Purpose of the Study:
- To develop and compare chemometrics-based multivariate calibration models for simultaneous CNT determination.
- To utilize microwave-induced temperature rise data for quantitative analysis of CNTs.
Main Methods:
- A multifactor, multilevel experimental design was employed to create calibration datasets.
- Partial Least Square Regression (PLS), Least Square-Support Vector Machine (LS-SVM), and Artificial Neural Networks (ANN) were applied.
- Microwave-induced temperature rise (ΔT) spectral data were collected for samples containing single-walled CNTs (SWCNTs), multi-walled CNTs (MWCNTs), and carboxylated MWCNTs (MWCNT-COOH).
Main Results:
- The LS-SVM model exhibited the highest predictive accuracy (R² = 0.64-0.95) with the lowest prediction error (RMSEP = 0.0243-0.0410 mg).

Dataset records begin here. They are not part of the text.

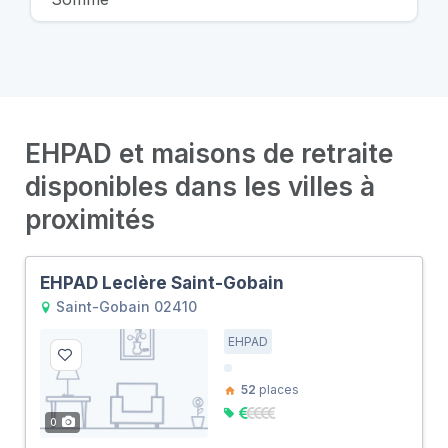
EHPAD et maisons de retraite
disponibles dans les villes à
proximités
EHPAD Leclère Saint-Gobain
Saint-Gobain 02410
EHPAD
52
places
0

- The ANN model showed good accuracy for two-component mixtures (R² = 0.77-0.89).
- The PLS model was least effective, with low R² values (0.20-0.87) and high RMSEP (0.0209-0.1021 mg).
Conclusions:
- Chemometrics, particularly LS-SVM, offers a viable approach for simultaneously quantifying multiple CNT types in environmental samples.
- Microwave-induced temperature rise data, when analyzed with appropriate models, can be effectively used for CNT mass determination.
- LS-SVM and ANN show promise for environmental monitoring of CNTs, outperforming PLS in this application.